I feel schoolgirlish at how anxious it makes me that his friends will like me.
Me:biker-boot chick, wanting a guy’s friends to like me. I must be going a little nuts.
As I come down from my girlish fantasies about Finn, I tell myself that it’s simply nice having a male friend. It doesn’t have to go anywhere. We talk about work and sometimes he talks about sport, and I tell him sport is really boring, which makes him laugh. We talk about all sorts of things. Sometimes Finn tries to subtly meander the conversation around to Marc. And I just as subtly shove him off.
I can’t go there with him.
He thinks I had a normal relationship with Marc. I can’t tell him the truth.

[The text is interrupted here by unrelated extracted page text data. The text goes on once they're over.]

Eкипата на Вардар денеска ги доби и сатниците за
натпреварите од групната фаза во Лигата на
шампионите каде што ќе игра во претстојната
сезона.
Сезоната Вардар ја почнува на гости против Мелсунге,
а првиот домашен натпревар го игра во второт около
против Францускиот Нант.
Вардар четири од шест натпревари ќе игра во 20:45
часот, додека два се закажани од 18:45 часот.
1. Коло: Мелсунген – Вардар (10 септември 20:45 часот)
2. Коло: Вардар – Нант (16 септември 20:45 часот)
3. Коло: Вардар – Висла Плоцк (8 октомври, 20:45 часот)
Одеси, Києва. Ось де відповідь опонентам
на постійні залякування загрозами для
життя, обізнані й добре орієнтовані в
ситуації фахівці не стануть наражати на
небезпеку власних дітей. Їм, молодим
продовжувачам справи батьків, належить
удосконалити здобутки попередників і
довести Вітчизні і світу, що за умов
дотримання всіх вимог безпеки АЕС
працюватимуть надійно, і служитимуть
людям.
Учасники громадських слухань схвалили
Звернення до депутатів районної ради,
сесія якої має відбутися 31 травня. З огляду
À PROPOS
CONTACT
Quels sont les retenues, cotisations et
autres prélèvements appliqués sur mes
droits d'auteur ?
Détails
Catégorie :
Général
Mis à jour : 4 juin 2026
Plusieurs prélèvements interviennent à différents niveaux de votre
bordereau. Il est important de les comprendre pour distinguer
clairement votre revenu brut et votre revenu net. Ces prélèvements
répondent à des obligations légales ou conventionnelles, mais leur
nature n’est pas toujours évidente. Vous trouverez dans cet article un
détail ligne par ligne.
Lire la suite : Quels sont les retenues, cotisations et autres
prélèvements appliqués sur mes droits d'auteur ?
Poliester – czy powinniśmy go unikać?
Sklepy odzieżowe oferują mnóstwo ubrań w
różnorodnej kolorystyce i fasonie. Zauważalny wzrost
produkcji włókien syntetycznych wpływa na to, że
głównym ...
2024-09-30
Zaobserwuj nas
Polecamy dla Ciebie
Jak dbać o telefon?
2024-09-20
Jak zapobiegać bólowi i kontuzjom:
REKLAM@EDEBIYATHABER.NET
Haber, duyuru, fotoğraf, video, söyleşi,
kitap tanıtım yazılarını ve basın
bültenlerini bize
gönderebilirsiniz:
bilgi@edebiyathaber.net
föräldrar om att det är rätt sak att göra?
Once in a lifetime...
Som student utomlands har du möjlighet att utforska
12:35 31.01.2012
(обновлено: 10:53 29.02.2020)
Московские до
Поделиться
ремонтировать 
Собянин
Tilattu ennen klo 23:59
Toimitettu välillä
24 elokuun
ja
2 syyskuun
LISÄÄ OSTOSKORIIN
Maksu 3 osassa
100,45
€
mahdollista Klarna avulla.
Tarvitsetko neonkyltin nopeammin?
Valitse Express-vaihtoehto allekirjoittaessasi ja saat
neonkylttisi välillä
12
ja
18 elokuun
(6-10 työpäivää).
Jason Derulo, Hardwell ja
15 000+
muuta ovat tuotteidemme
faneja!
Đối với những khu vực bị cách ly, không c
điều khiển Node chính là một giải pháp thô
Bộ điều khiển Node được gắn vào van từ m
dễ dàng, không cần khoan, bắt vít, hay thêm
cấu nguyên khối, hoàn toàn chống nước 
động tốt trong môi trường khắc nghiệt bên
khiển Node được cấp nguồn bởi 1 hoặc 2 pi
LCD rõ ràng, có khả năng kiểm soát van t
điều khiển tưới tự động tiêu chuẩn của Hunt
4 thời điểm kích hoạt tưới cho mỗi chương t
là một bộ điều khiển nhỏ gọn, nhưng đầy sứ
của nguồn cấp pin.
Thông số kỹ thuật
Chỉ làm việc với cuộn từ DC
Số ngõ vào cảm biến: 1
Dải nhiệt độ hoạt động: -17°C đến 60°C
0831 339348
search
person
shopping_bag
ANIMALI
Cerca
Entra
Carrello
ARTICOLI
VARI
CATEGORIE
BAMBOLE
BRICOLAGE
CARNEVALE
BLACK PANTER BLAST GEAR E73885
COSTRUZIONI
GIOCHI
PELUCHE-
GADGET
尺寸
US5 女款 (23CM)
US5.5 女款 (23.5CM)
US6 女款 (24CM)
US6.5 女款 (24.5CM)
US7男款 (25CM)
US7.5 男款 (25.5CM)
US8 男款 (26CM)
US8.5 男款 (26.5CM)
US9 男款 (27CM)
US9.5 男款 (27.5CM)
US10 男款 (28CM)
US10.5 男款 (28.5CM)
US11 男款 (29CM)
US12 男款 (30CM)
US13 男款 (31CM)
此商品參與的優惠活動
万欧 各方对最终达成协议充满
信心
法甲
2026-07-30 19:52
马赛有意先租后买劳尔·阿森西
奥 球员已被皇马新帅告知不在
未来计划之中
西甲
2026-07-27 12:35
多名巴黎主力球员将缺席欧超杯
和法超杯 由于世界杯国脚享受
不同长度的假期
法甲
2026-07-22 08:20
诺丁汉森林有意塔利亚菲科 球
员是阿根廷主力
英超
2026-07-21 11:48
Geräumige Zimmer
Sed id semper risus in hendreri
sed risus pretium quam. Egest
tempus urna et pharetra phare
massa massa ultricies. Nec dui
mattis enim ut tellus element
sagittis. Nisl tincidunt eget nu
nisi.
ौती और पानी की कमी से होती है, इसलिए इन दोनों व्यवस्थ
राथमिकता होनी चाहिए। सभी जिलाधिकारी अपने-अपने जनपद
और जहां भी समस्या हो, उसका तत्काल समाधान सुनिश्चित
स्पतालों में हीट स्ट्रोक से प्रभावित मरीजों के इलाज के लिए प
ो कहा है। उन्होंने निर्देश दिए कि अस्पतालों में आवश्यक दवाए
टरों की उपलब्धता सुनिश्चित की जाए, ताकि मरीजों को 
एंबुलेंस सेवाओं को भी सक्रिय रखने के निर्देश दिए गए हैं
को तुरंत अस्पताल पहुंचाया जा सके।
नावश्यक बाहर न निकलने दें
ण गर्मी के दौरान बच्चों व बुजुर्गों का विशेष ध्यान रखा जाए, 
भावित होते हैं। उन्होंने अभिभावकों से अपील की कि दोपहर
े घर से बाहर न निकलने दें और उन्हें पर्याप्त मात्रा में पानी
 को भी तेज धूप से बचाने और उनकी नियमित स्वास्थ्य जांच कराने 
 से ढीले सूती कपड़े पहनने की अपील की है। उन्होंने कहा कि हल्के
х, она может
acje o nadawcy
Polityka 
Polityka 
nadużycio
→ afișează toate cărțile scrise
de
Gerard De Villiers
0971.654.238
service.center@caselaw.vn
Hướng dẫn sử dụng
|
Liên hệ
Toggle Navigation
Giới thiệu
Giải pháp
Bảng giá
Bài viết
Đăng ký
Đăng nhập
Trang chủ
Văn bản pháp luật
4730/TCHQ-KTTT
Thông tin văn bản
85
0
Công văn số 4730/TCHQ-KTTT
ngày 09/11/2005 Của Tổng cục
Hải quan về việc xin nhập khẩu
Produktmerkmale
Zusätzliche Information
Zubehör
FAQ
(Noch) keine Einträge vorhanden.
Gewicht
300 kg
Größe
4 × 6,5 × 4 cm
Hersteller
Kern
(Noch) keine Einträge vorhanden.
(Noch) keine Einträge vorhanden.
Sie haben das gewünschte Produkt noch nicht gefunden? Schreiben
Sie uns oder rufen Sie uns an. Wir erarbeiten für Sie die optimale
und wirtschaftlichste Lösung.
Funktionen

I flush the loo for the sake of noise and return to the kitchen, my phone hidden in my pocket, like something precious.
After dinner we sit in the big old sitting room with the funny purple velvet couch we have had for years, and the old brightly coloured carpets that feel like they have been in Rivendell as long as I have. We love cards and we play all sorts of games and when there are the four of us together, it’s so much fun. Vilma’s the most competitive, with Stefan being the gentleman banker of all the pennies we keep in a jar so we can place bets. Blue curls up behind me on the couch and it’s lovely to feel his gentle feline heat in the small of my back. Soot, who has mixed parentage but is certainly over half dachshund, sits on my mother’s lap, eyes closed in blissful contentment because he’s with his dearest person in the whole world. There is the faintest hint of fox poo off him and Giselle says she’s going to have to wash him properly tomorrow.
With the fire roaring in the grate and the house cosy and happy, outside lit up with its twinkling of fairy lights, I think that Rivendell must be one of the happiest, most magical places in the world, and I’m so lucky to have it, to dip in and out of. If I am really lucky, I think dreamily, slipping into fantasy land, I might even have someone to bring here one day.